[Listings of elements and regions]

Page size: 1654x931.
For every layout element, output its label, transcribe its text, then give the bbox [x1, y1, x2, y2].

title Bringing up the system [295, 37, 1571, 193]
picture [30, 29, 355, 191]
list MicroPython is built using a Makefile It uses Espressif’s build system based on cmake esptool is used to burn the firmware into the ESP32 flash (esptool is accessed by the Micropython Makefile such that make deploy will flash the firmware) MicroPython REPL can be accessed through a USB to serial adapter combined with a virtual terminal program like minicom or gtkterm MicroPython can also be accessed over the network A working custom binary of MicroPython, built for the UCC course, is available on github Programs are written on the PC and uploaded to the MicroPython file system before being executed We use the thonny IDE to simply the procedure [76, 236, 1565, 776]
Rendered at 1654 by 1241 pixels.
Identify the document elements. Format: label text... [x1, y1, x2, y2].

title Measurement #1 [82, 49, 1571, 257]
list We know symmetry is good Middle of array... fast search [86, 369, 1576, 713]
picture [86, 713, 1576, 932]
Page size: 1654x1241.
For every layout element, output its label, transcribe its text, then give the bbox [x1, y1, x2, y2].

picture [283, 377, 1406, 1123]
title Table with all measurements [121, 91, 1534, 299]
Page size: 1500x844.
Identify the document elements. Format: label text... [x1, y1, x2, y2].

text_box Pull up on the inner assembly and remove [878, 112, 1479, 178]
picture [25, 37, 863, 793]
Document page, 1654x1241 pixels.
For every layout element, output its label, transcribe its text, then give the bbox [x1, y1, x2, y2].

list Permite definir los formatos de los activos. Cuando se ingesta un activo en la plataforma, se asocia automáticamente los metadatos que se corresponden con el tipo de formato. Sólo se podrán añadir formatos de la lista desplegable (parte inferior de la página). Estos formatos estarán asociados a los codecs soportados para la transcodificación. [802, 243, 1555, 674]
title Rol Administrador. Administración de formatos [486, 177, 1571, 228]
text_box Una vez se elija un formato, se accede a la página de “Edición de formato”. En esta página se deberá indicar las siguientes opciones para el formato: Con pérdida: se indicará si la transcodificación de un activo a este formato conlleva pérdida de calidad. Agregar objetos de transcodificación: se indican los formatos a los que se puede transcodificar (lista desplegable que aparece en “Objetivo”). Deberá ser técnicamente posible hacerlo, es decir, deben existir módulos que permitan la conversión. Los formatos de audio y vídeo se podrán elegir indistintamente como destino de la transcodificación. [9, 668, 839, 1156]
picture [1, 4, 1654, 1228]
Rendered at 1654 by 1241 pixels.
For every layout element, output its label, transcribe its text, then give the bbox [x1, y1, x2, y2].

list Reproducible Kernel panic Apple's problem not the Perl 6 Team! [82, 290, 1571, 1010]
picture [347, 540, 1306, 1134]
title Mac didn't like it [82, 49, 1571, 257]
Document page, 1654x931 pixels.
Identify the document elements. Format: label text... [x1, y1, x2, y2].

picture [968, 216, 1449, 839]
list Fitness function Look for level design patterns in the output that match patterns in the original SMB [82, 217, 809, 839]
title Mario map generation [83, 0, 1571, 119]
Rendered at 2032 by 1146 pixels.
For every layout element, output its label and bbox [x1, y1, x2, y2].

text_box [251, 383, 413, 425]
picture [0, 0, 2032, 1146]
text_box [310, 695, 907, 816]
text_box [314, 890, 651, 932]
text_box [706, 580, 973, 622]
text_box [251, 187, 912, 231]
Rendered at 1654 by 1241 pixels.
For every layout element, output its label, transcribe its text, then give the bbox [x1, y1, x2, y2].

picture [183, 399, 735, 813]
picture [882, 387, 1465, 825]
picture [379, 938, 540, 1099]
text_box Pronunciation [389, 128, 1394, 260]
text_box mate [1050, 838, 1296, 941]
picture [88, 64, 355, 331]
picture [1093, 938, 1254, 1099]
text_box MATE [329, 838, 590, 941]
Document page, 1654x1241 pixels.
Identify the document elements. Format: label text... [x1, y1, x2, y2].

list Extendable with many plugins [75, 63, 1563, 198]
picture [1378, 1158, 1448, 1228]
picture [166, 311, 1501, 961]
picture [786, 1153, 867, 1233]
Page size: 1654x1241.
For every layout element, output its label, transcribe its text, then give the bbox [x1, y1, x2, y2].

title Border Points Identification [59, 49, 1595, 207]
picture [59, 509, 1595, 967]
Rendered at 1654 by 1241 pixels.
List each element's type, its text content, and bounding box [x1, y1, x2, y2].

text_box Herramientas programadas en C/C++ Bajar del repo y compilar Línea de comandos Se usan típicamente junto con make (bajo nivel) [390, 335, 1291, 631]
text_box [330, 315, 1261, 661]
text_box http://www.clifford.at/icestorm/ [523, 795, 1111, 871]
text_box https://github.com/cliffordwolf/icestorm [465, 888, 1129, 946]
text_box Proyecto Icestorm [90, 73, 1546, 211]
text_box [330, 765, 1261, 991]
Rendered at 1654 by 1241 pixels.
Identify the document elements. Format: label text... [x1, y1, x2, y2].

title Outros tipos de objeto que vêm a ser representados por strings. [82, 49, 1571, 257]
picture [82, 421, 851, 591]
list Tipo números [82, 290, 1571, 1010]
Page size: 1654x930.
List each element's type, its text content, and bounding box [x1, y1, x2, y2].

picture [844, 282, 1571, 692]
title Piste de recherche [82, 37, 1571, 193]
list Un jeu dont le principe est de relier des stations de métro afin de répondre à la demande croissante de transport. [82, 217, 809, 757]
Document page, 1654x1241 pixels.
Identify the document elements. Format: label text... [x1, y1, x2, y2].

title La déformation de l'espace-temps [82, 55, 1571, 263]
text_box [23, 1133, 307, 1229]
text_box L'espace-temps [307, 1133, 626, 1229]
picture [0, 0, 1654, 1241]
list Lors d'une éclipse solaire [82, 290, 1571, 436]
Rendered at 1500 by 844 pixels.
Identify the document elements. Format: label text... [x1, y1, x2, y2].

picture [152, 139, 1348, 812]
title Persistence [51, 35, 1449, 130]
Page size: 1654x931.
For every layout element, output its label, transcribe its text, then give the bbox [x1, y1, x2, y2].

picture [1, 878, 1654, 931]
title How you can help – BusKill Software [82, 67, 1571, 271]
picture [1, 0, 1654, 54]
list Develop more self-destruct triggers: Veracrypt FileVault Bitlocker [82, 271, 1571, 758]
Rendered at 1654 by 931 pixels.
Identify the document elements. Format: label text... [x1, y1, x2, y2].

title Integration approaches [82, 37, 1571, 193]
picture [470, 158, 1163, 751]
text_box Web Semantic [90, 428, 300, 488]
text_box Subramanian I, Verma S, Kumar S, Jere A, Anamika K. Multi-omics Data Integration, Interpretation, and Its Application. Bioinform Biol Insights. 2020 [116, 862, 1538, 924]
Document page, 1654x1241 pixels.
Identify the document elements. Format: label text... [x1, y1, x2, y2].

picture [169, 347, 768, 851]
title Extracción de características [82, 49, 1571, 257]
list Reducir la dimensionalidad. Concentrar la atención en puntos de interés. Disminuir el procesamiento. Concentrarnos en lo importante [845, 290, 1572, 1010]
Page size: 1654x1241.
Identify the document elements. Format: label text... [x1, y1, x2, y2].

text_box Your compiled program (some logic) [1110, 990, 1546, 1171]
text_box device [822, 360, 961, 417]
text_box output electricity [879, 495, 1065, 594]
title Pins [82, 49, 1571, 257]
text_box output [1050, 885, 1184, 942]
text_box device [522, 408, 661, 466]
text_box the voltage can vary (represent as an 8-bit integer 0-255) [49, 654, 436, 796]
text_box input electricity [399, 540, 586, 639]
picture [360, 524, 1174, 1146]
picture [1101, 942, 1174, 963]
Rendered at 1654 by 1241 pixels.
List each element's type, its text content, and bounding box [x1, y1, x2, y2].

__AIM OF THE TASK__
Reproduce all of the material above line for line, without changing anything.

__RESULT OF THIS TASK__
Page size: 1654x931.
For every layout element, output its label, transcribe its text, then give the bbox [x1, y1, x2, y2].

title Bringing up the system [295, 37, 1571, 193]
picture [30, 29, 355, 191]
list MicroPython is built using a Makefile It uses Espressif’s build system based on cmake esptool is used to burn the firmware into the ESP32 flash (esptool is accessed by the Micropython Makefile such that make deploy will flash the firmware) MicroPython REPL can be accessed through a USB to serial adapter combined with a virtual terminal program like minicom or gtkterm MicroPython can also be accessed over the network A working custom binary of MicroPython, built for the UCC course, is available on github Programs are written on the PC and uploaded to the MicroPython file system before being executed We use the thonny IDE to simply the procedure [76, 236, 1565, 776]
Rendered at 1654 by 1241 pixels.
Identify the document elements. Format: label text... [x1, y1, x2, y2].

title Measurement #1 [82, 49, 1571, 257]
list We know symmetry is good Middle of array... fast search [86, 369, 1576, 713]
picture [86, 713, 1576, 932]
Page size: 1654x1241.
For every layout element, output its label, transcribe its text, then give the bbox [x1, y1, x2, y2].

picture [283, 377, 1406, 1123]
title Table with all measurements [121, 91, 1534, 299]
Page size: 1500x844.
Identify the document elements. Format: label text... [x1, y1, x2, y2].

text_box Pull up on the inner assembly and remove [878, 112, 1479, 178]
picture [25, 37, 863, 793]
Document page, 1654x1241 pixels.
For every layout element, output its label, transcribe its text, then give the bbox [x1, y1, x2, y2].

list Permite definir los formatos de los activos. Cuando se ingesta un activo en la plataforma, se asocia automáticamente los metadatos que se corresponden con el tipo de formato. Sólo se podrán añadir formatos de la lista desplegable (parte inferior de la página). Estos formatos estarán asociados a los codecs soportados para la transcodificación. [802, 243, 1555, 674]
title Rol Administrador. Administración de formatos [486, 177, 1571, 228]
text_box Una vez se elija un formato, se accede a la página de “Edición de formato”. En esta página se deberá indicar las siguientes opciones para el formato: Con pérdida: se indicará si la transcodificación de un activo a este formato conlleva pérdida de calidad. Agregar objetos de transcodificación: se indican los formatos a los que se puede transcodificar (lista desplegable que aparece en “Objetivo”). Deberá ser técnicamente posible hacerlo, es decir, deben existir módulos que permitan la conversión. Los formatos de audio y vídeo se podrán elegir indistintamente como destino de la transcodificación. [9, 668, 839, 1156]
picture [1, 4, 1654, 1228]
Rendered at 1654 by 1241 pixels.
For every layout element, output its label, transcribe its text, then give the bbox [x1, y1, x2, y2].

list Reproducible Kernel panic Apple's problem not the Perl 6 Team! [82, 290, 1571, 1010]
picture [347, 540, 1306, 1134]
title Mac didn't like it [82, 49, 1571, 257]
Document page, 1654x931 pixels.
Identify the document elements. Format: label text... [x1, y1, x2, y2].

picture [968, 216, 1449, 839]
list Fitness function Look for level design patterns in the output that match patterns in the original SMB [82, 217, 809, 839]
title Mario map generation [83, 0, 1571, 119]
Rendered at 2032 by 1146 pixels.
For every layout element, output its label and bbox [x1, y1, x2, y2].

text_box [251, 383, 413, 425]
picture [0, 0, 2032, 1146]
text_box [310, 695, 907, 816]
text_box [314, 890, 651, 932]
text_box [706, 580, 973, 622]
text_box [251, 187, 912, 231]
Rendered at 1654 by 1241 pixels.
For every layout element, output its label, transcribe its text, then give the bbox [x1, y1, x2, y2].

picture [183, 399, 735, 813]
picture [882, 387, 1465, 825]
picture [379, 938, 540, 1099]
text_box Pronunciation [389, 128, 1394, 260]
text_box mate [1050, 838, 1296, 941]
picture [88, 64, 355, 331]
picture [1093, 938, 1254, 1099]
text_box MATE [329, 838, 590, 941]
Document page, 1654x1241 pixels.
Identify the document elements. Format: label text... [x1, y1, x2, y2].

list Extendable with many plugins [75, 63, 1563, 198]
picture [1378, 1158, 1448, 1228]
picture [166, 311, 1501, 961]
picture [786, 1153, 867, 1233]
Page size: 1654x1241.
For every layout element, output its label, transcribe its text, then give the bbox [x1, y1, x2, y2].

title Border Points Identification [59, 49, 1595, 207]
picture [59, 509, 1595, 967]
Rendered at 1654 by 1241 pixels.
List each element's type, its text content, and bounding box [x1, y1, x2, y2].

text_box Herramientas programadas en C/C++ Bajar del repo y compilar Línea de comandos Se usan típicamente junto con make (bajo nivel) [390, 335, 1291, 631]
text_box [330, 315, 1261, 661]
text_box http://www.clifford.at/icestorm/ [523, 795, 1111, 871]
text_box https://github.com/cliffordwolf/icestorm [465, 888, 1129, 946]
text_box Proyecto Icestorm [90, 73, 1546, 211]
text_box [330, 765, 1261, 991]
Rendered at 1654 by 1241 pixels.
Identify the document elements. Format: label text... [x1, y1, x2, y2].

title Outros tipos de objeto que vêm a ser representados por strings. [82, 49, 1571, 257]
picture [82, 421, 851, 591]
list Tipo números [82, 290, 1571, 1010]
Page size: 1654x930.
List each element's type, its text content, and bounding box [x1, y1, x2, y2].

picture [844, 282, 1571, 692]
title Piste de recherche [82, 37, 1571, 193]
list Un jeu dont le principe est de relier des stations de métro afin de répondre à la demande croissante de transport. [82, 217, 809, 757]
Document page, 1654x1241 pixels.
Identify the document elements. Format: label text... [x1, y1, x2, y2].

title La déformation de l'espace-temps [82, 55, 1571, 263]
text_box [23, 1133, 307, 1229]
text_box L'espace-temps [307, 1133, 626, 1229]
picture [0, 0, 1654, 1241]
list Lors d'une éclipse solaire [82, 290, 1571, 436]
Rendered at 1500 by 844 pixels.
Identify the document elements. Format: label text... [x1, y1, x2, y2].

picture [152, 139, 1348, 812]
title Persistence [51, 35, 1449, 130]
Page size: 1654x931.
For every layout element, output its label, transcribe its text, then give the bbox [x1, y1, x2, y2].

picture [1, 878, 1654, 931]
title How you can help – BusKill Software [82, 67, 1571, 271]
picture [1, 0, 1654, 54]
list Develop more self-destruct triggers: Veracrypt FileVault Bitlocker [82, 271, 1571, 758]
Rendered at 1654 by 931 pixels.
Identify the document elements. Format: label text... [x1, y1, x2, y2].

title Integration approaches [82, 37, 1571, 193]
picture [470, 158, 1163, 751]
text_box Web Semantic [90, 428, 300, 488]
text_box Subramanian I, Verma S, Kumar S, Jere A, Anamika K. Multi-omics Data Integration, Interpretation, and Its Application. Bioinform Biol Insights. 2020 [116, 862, 1538, 924]
Document page, 1654x1241 pixels.
Identify the document elements. Format: label text... [x1, y1, x2, y2].

picture [169, 347, 768, 851]
title Extracción de características [82, 49, 1571, 257]
list Reducir la dimensionalidad. Concentrar la atención en puntos de interés. Disminuir el procesamiento. Concentrarnos en lo importante [845, 290, 1572, 1010]
Page size: 1654x1241.
Identify the document elements. Format: label text... [x1, y1, x2, y2].

text_box Your compiled program (some logic) [1110, 990, 1546, 1171]
text_box device [822, 360, 961, 417]
text_box output electricity [879, 495, 1065, 594]
title Pins [82, 49, 1571, 257]
text_box output [1050, 885, 1184, 942]
text_box device [522, 408, 661, 466]
text_box the voltage can vary (represent as an 8-bit integer 0-255) [49, 654, 436, 796]
text_box input electricity [399, 540, 586, 639]
picture [360, 524, 1174, 1146]
picture [1101, 942, 1174, 963]
Rendered at 1654 by 1241 pixels.
List each element's type, its text content, and bounding box [x1, y1, x2, y2].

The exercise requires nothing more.